TO-DO LIST ::
1. By what day and time is MP3 due, according to the MP3 assignment description?
2. Carry on the MP3 assignment description from its last line.

━━ PASSAGE GIVEN

MP3: Libraries, APIs, and JSON

To build great things today it helps to stand on the shoulders of giants. MP3 introduces you to two different ways of using code provided by others: both through working with external libraries and remote application programmer interfaces. You also get practice working with data formatted in JavaScript Object Notation (JSON), a simple and widely-supported data exchange format. And we’ll also continue to sharpen your Android UI design abilities.

MP3 is due Friday 3/15/2019 @ 5PM. To receive full credit, you must submit by this deadline. In addition, 10% of your grade on MP3 is for submitting code that earns at least 50 points by Monday 3/11/2019 @ 5PM. As usual, late submissions will be subject to the MP late submission policy.

1. Learning Objectives

MP3 introduces you to using integrating external libraries and APIs into your Android projects. We’ll show you how to use the Microsoft Cognitive Services API to analyze image data, and you’ll learn how to process the results using the Google GSON library.

We’ll also continue to reinforce the learning objectives from previous MPs (0, 1, and 2). In particular MP3 forces you to do more with Android UI layout than you have in the past—this will help prepare you for the final project.

2. Assignment Structure

Like previous Android MPs, MP3 is split into two pieces:

  • /lib/: a small library that extracts certain pieces of information from the JSON image data returned by the Microsoft Cognitive Services API using the Google GSON library.

━━━━
━━ MATERIAL

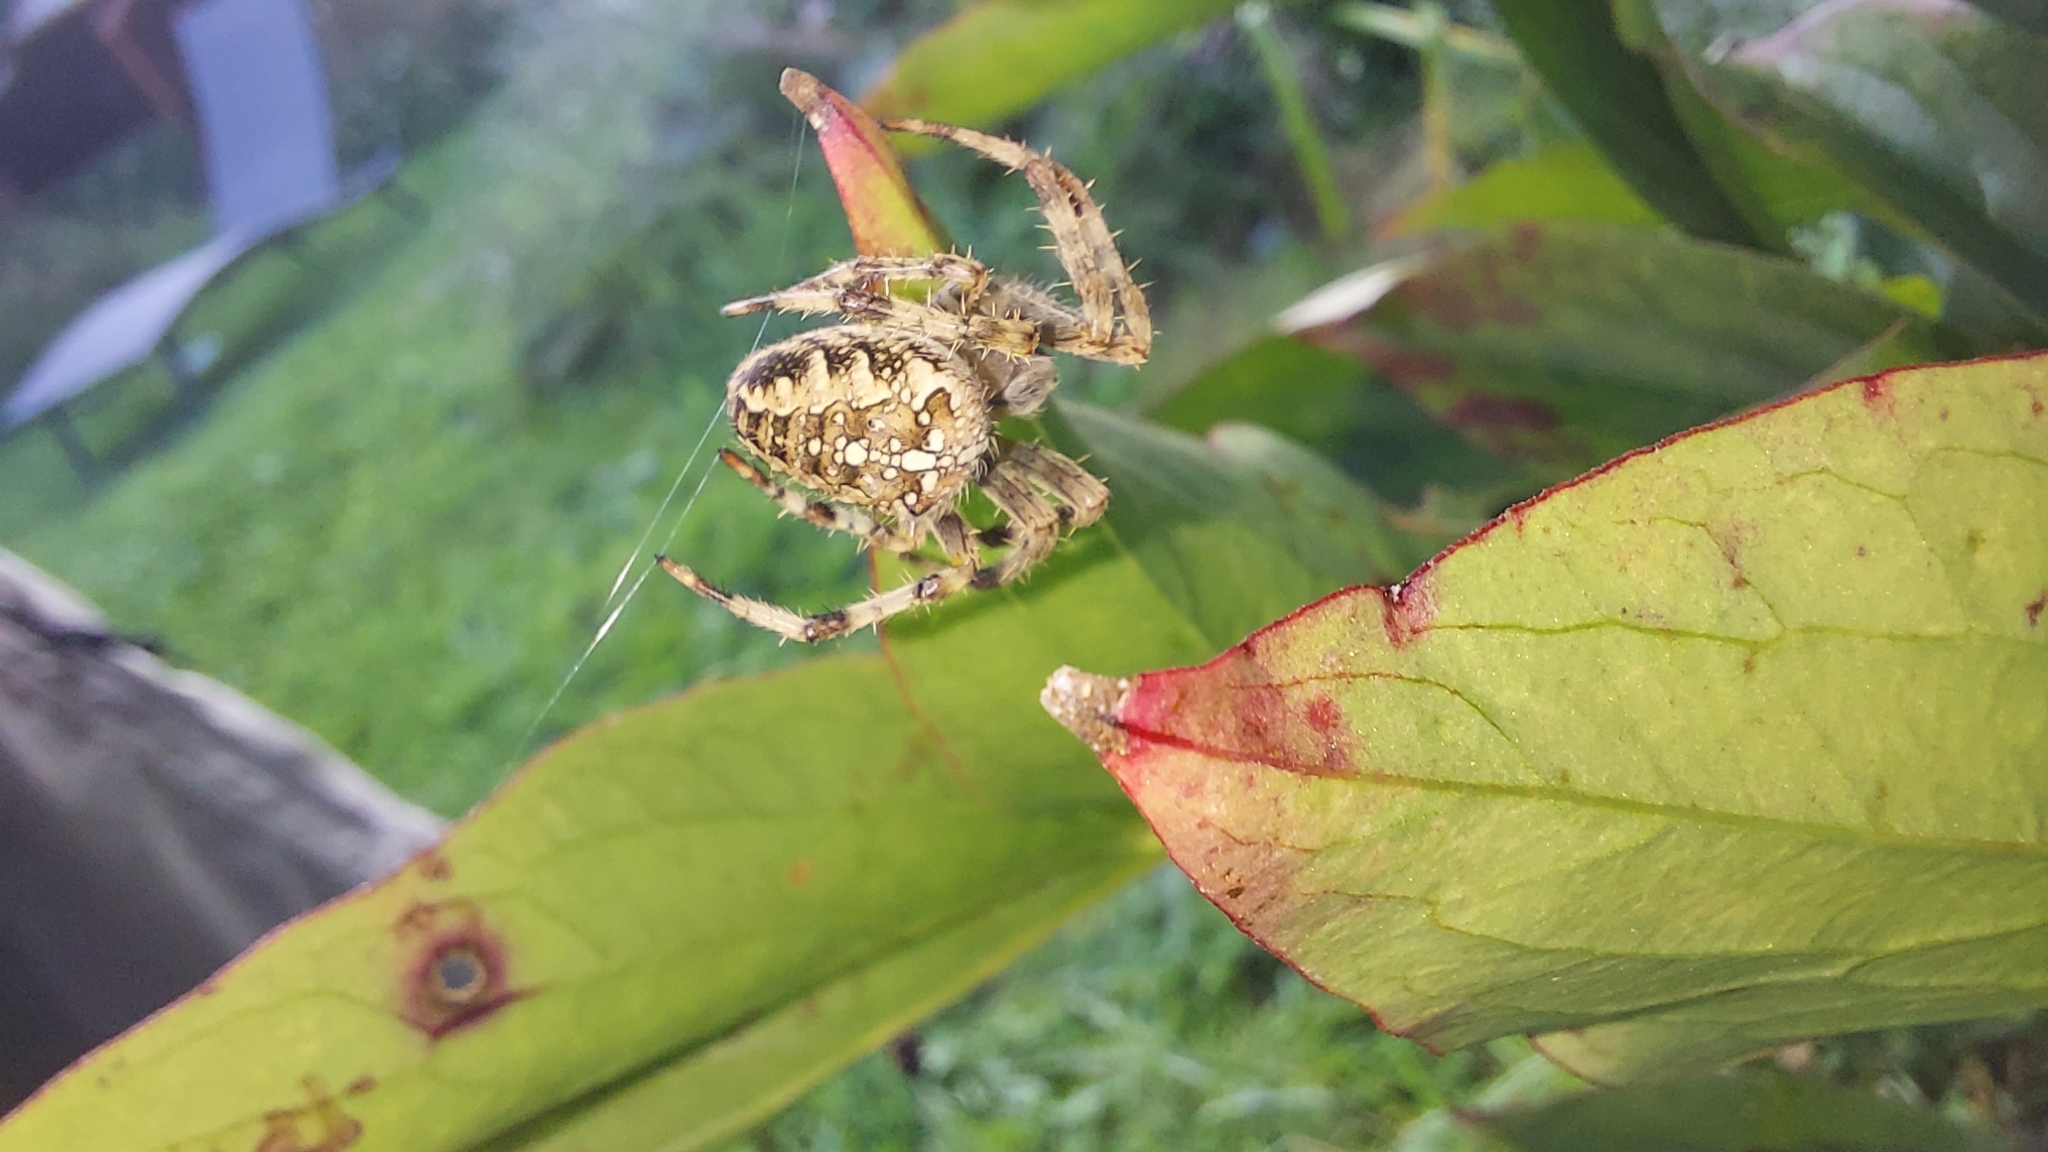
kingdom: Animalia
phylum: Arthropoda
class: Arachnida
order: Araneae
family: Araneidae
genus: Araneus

━━━━
━━ MATERIAL

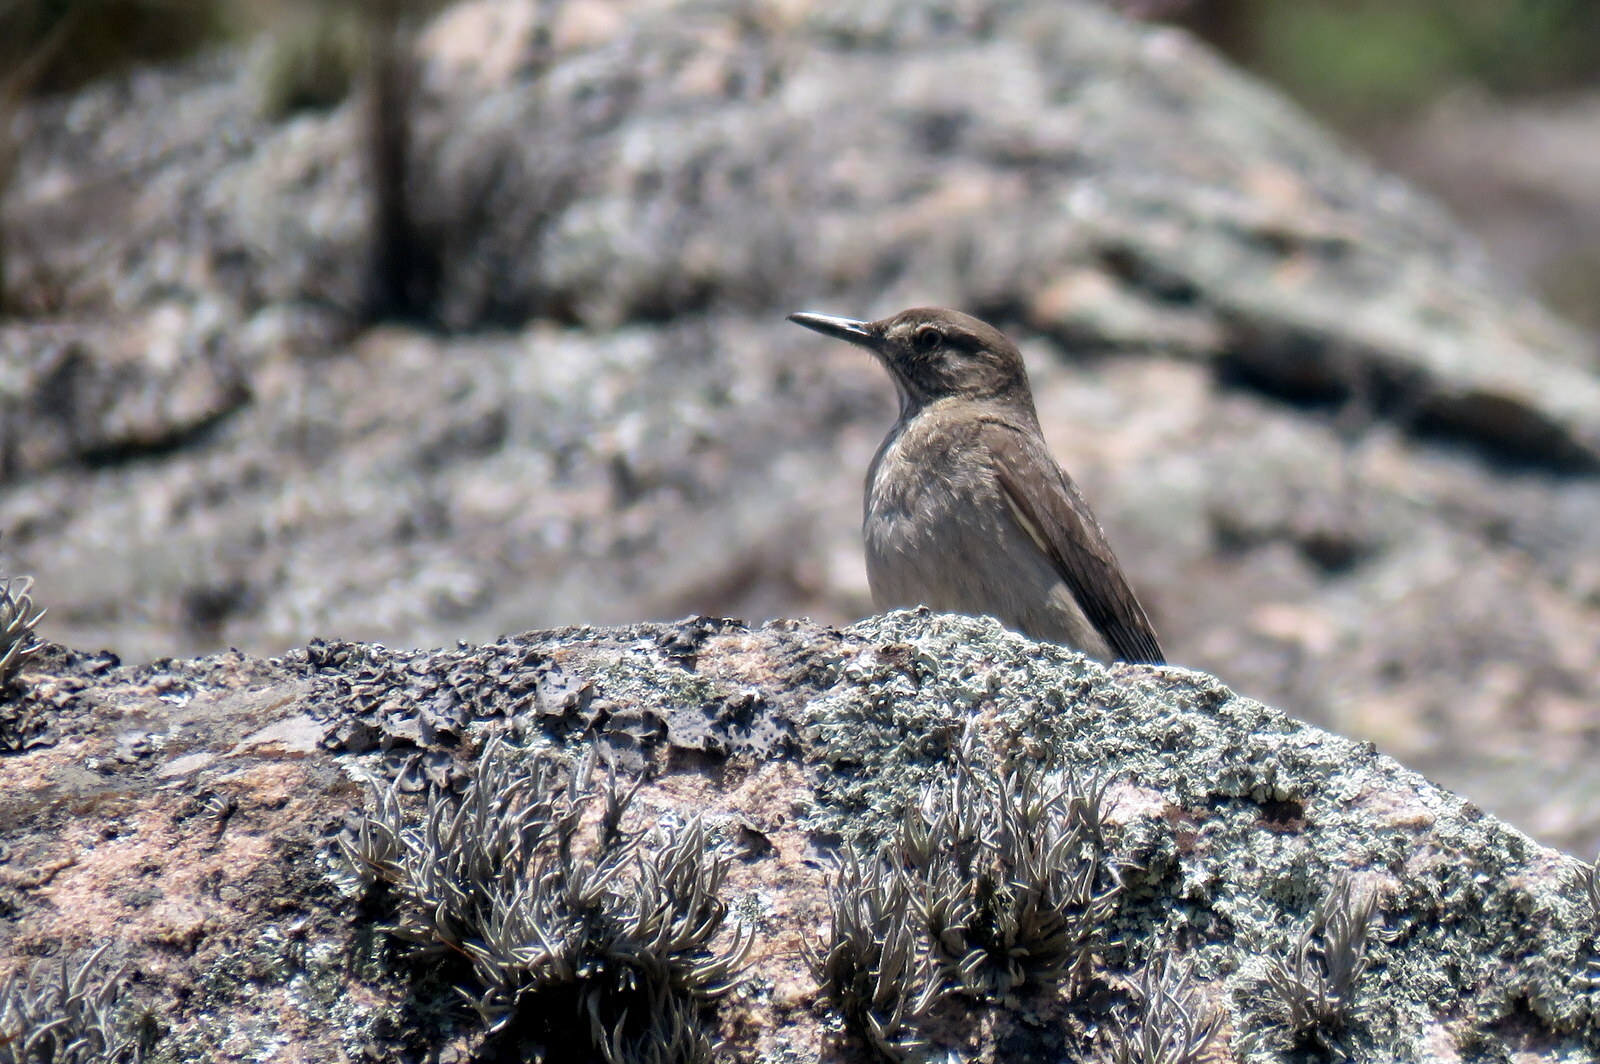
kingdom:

━━━━
━━ MATERIAL

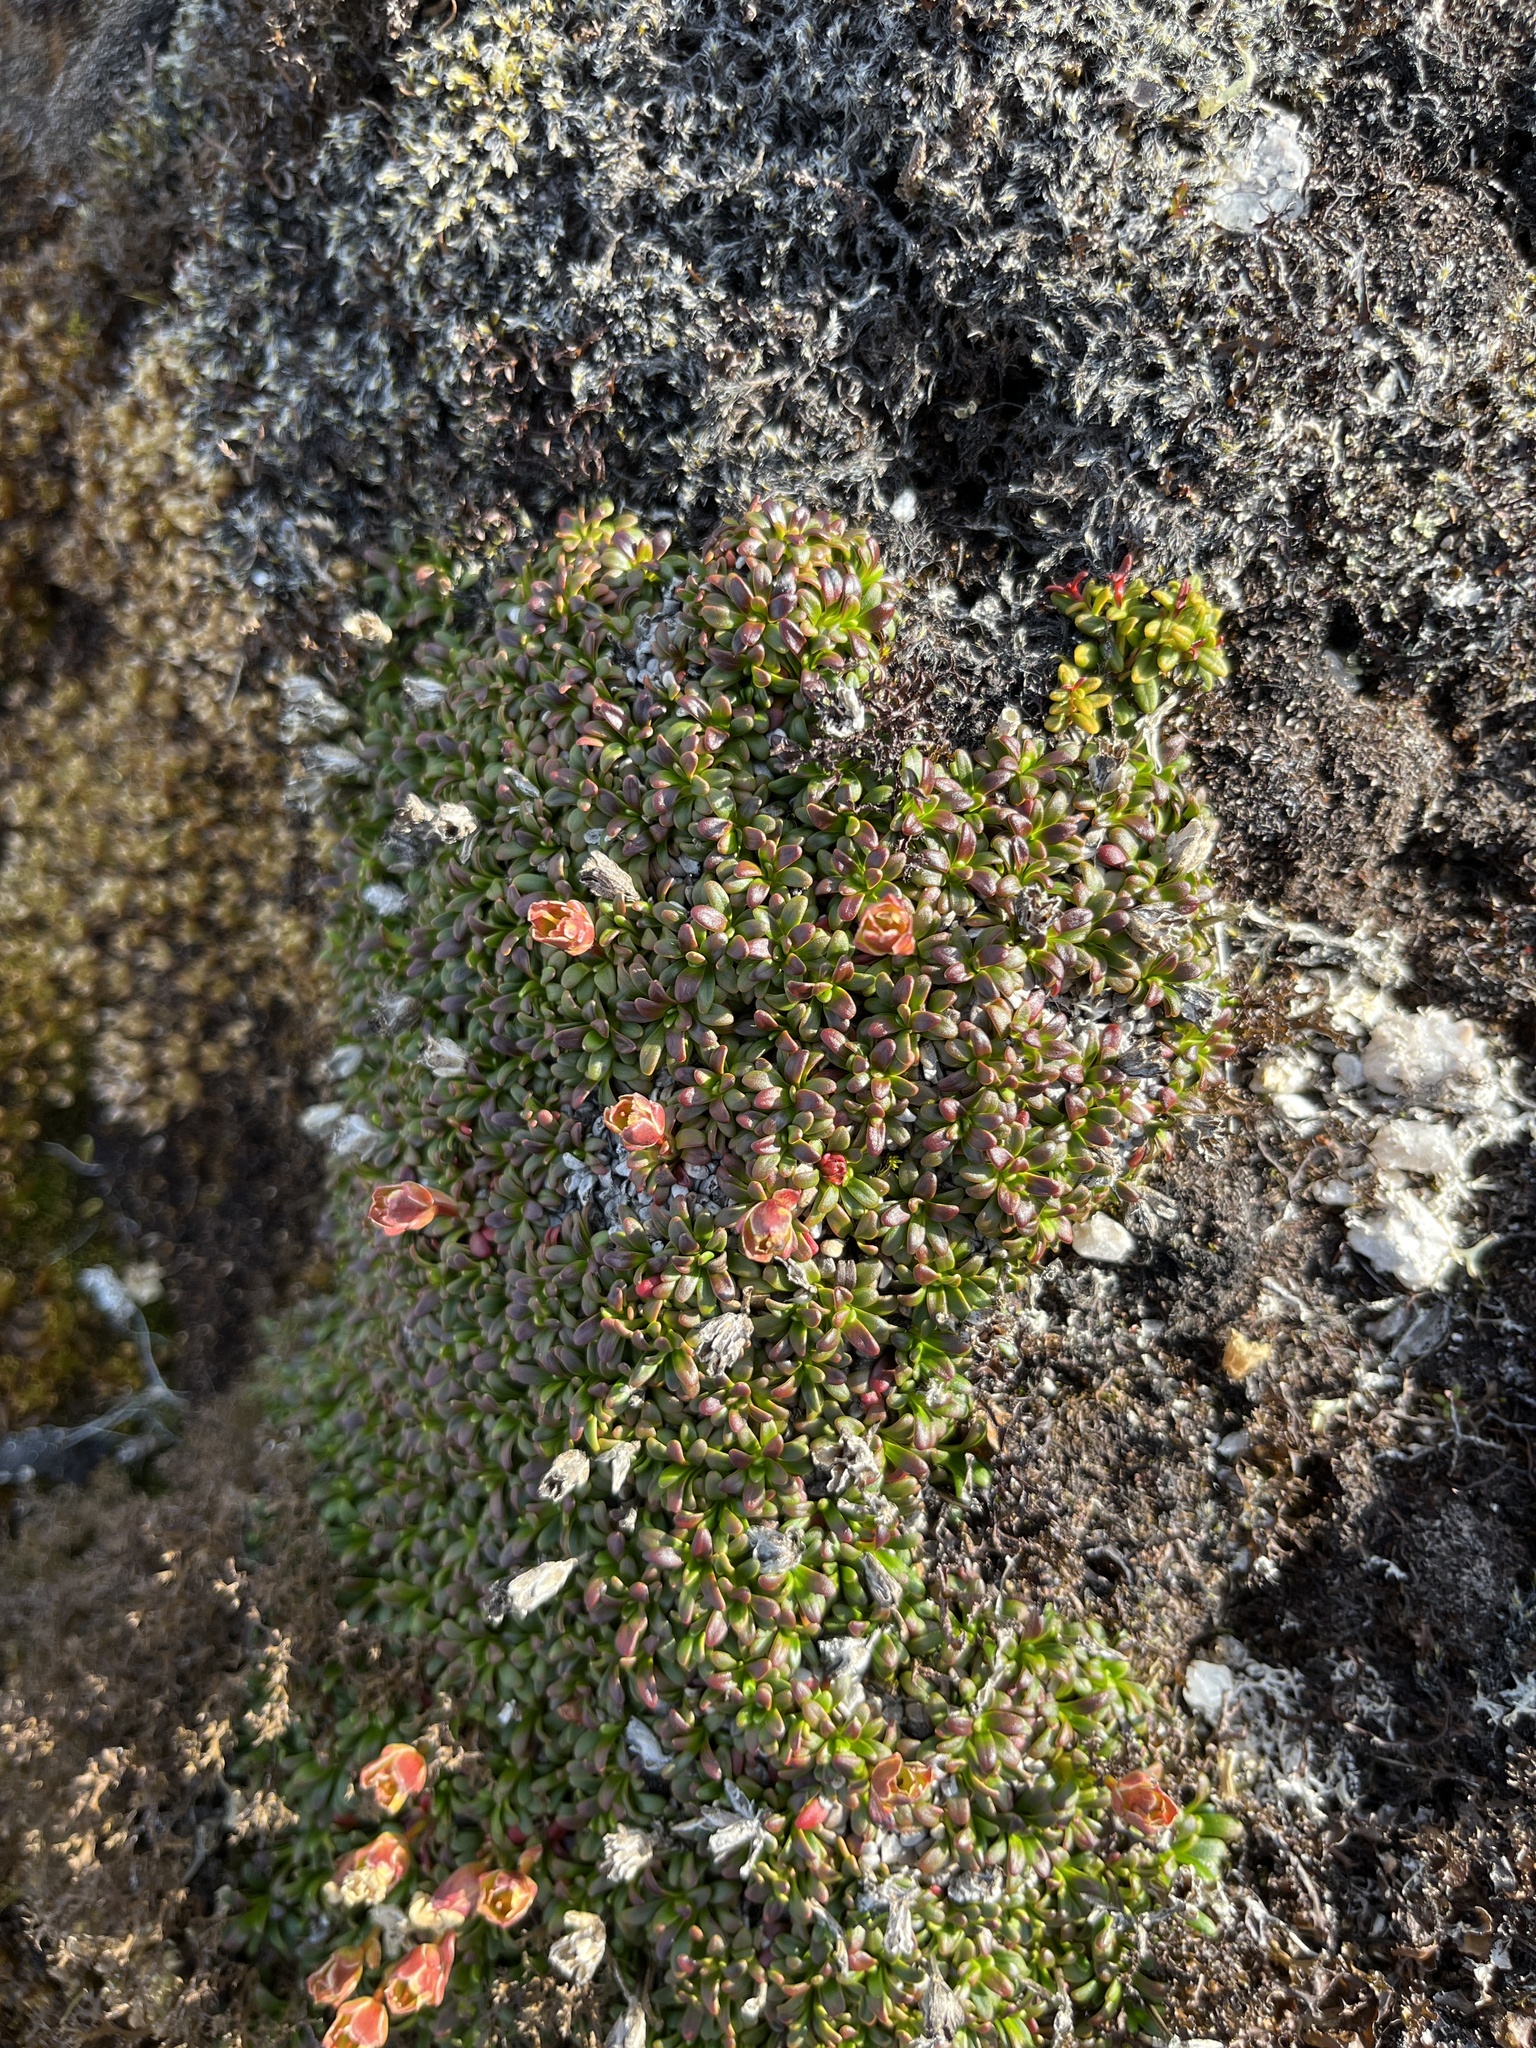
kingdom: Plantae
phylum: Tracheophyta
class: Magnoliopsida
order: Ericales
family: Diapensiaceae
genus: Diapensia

━━━━

EXPECTED ANSWERS ::
1. Friday 3/15/2019 at 5PM.

2.
  • /app/: an Android app for you to use for your own interactive testing. The Android app is almost complete, but needs a few modifications from you. And, for the app to work correctly, you need to finish the library in lib.

Note that you need to create RecognizePhoto.java in the proper directory and add it to the edu.illinois.cs.cs125.spring2019.mp3.lib package.

2.1. MP3 Image Recognition Library (lib)

The MP3 app handles uploading photos to the Microsoft Cognitive Services API. However, once the results are returned it relies on your library to extract a few pieces of information:

  • The image width, height, and format: using getWidth, getHeight, and getFormat.

  • The autogenerated image caption: using getCaption

  • Whether the image contains a dog or a cat 1: using isADog and isACat

  • Whether you’ve been rickrolled: that is, whether the photo contains Rick Astley, using isRick.

As always, you may find our official MP3 online documentation useful as you understand what you need to do. If you believe that the documentation is unclear, please post on the forum and we’ll offer clarification as needed. To complete this part of the assignment you’ll want to review the section on JSON below.

2.2. MP3 App

The MP3 app handles obtaining images—either ones saved previously on the device, captured by the camera, or downloaded from the internet. It also uploads those images to the Microsoft Cognitive Services API and updates the UI appropriately—or at least parts of it.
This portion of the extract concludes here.